WHAT THE TASK ASKS:
Please print every record below exactly as it appears, but leave out the pictures.
------------
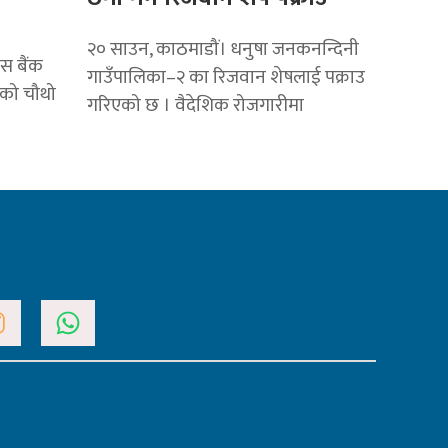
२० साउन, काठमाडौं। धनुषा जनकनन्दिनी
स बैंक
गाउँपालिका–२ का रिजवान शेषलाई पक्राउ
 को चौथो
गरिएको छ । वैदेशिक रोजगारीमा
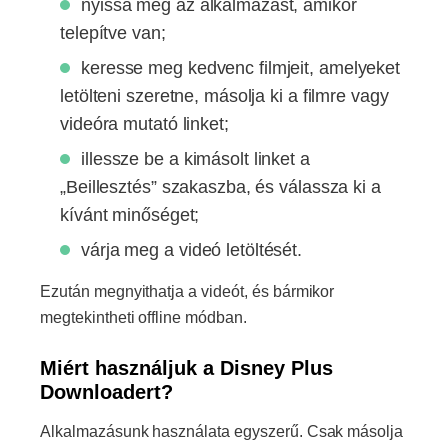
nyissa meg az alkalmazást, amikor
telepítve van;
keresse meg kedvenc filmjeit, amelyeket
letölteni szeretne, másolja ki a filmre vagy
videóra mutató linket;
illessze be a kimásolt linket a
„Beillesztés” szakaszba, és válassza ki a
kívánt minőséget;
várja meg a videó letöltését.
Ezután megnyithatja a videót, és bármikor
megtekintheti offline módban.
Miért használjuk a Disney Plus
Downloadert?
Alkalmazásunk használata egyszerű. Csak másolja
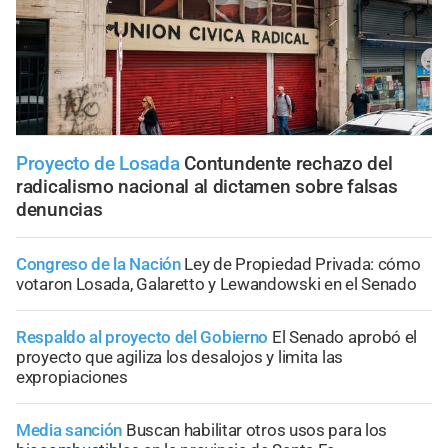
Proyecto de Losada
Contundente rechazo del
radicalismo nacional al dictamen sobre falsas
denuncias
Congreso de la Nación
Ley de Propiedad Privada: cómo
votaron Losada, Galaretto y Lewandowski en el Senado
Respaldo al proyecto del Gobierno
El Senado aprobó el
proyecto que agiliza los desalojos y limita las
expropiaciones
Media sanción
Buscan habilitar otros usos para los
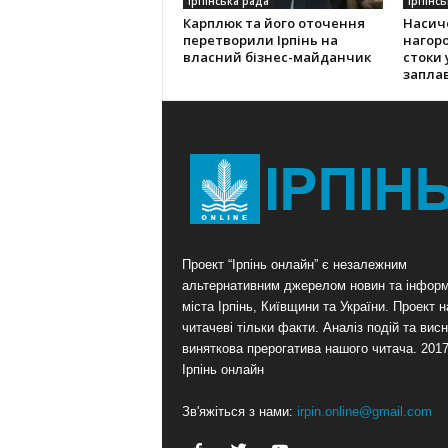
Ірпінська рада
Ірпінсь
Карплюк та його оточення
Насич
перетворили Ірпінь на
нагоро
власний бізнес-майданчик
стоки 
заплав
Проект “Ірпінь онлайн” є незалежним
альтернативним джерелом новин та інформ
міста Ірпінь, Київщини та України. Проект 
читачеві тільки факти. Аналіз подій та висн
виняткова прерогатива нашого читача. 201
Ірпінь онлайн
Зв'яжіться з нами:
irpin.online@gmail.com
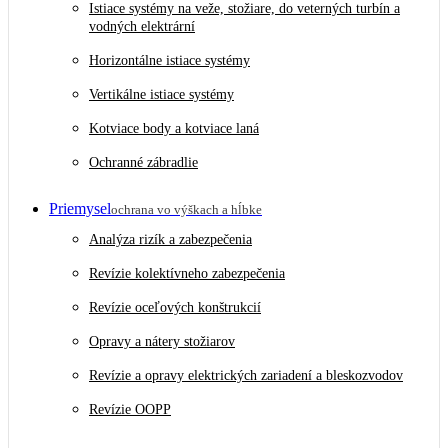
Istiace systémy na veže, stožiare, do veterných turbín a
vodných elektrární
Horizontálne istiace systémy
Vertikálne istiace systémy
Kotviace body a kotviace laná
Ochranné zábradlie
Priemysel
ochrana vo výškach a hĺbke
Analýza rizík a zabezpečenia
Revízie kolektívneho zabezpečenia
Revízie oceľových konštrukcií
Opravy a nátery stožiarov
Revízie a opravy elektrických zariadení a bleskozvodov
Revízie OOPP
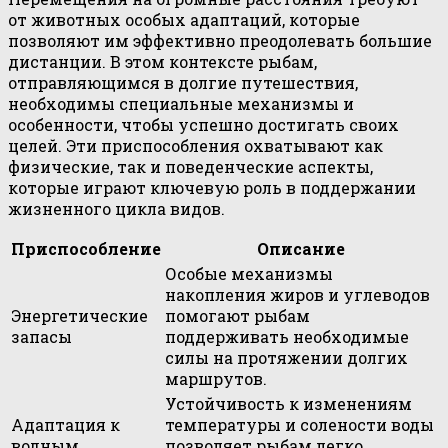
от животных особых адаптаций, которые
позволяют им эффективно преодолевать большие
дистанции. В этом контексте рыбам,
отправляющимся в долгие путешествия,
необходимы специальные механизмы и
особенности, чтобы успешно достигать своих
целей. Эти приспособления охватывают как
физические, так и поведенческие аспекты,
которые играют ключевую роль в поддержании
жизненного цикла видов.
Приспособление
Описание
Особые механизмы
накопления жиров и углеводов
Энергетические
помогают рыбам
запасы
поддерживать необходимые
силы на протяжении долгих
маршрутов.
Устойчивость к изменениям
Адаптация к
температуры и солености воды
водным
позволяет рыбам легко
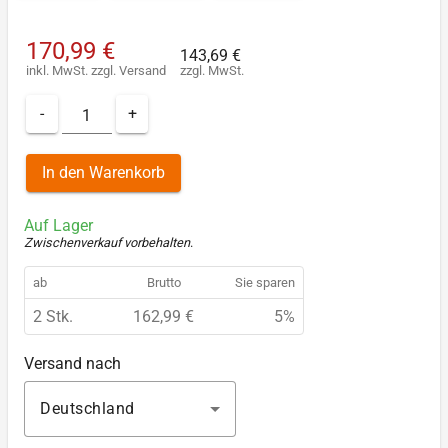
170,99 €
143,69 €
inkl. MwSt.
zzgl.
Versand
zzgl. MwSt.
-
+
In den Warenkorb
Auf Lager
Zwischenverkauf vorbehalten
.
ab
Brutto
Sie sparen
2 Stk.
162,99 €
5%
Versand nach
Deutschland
------------
RESPONSE TO THE TASK:
२० साउन, काठमाडौं। धनुषा जनकनन्दिनी
स बैंक
गाउँपालिका–२ का रिजवान शेषलाई पक्राउ
 को चौथो
गरिएको छ । वैदेशिक रोजगारीमा
nyissa meg az alkalmazást, amikor
telepítve van;
keresse meg kedvenc filmjeit, amelyeket
letölteni szeretne, másolja ki a filmre vagy
videóra mutató linket;
illessze be a kimásolt linket a
„Beillesztés” szakaszba, és válassza ki a
kívánt minőséget;
várja meg a videó letöltését.
Ezután megnyithatja a videót, és bármikor
megtekintheti offline módban.
Miért használjuk a Disney Plus
Downloadert?
Alkalmazásunk használata egyszerű. Csak másolja
Proyecto de Losada
Contundente rechazo del
radicalismo nacional al dictamen sobre falsas
denuncias
Congreso de la Nación
Ley de Propiedad Privada: cómo
votaron Losada, Galaretto y Lewandowski en el Senado
Respaldo al proyecto del Gobierno
El Senado aprobó el
proyecto que agiliza los desalojos y limita las
expropiaciones
Media sanción
Buscan habilitar otros usos para los
Ірпінська рада
Ірпінсь
Карплюк та його оточення
Насич
перетворили Ірпінь на
нагоро
власний бізнес-майданчик
стоки 
заплав
Проект “Ірпінь онлайн” є незалежним
альтернативним джерелом новин та інформ
міста Ірпінь, Київщини та України. Проект 
читачеві тільки факти. Аналіз подій та висн
виняткова прерогатива нашого читача. 201
Ірпінь онлайн
Зв'яжіться з нами:
irpin.online@gmail.com
Istiace systémy na veže, stožiare, do veterných turbín a
vodných elektrární
Horizontálne istiace systémy
Vertikálne istiace systémy
Kotviace body a kotviace laná
Ochranné zábradlie
Priemysel
ochrana vo výškach a hĺbke
Analýza rizík a zabezpečenia
Revízie kolektívneho zabezpečenia
Revízie oceľových konštrukcií
Opravy a nátery stožiarov
Revízie a opravy elektrických zariadení a bleskozvodov
Revízie OOPP
от животных особых адаптаций, которые
позволяют им эффективно преодолевать большие
дистанции. В этом контексте рыбам,
отправляющимся в долгие путешествия,
необходимы специальные механизмы и
особенности, чтобы успешно достигать своих
целей. Эти приспособления охватывают как
физические, так и поведенческие аспекты,
которые играют ключевую роль в поддержании
жизненного цикла видов.
Приспособление
Описание
Особые механизмы
накопления жиров и углеводов
Энергетические
помогают рыбам
запасы
поддерживать необходимые
силы на протяжении долгих
маршрутов.
Устойчивость к изменениям
Адаптация к
температуры и солености воды
водным
позволяет рыбам легко
170,99 €
143,69 €
inkl. MwSt.
zzgl.
Versand
zzgl. MwSt.
-
+
In den Warenkorb
Auf Lager
Zwischenverkauf vorbehalten
.
ab
Brutto
Sie sparen
2 Stk.
162,99 €
5%
Versand nach
Deutschland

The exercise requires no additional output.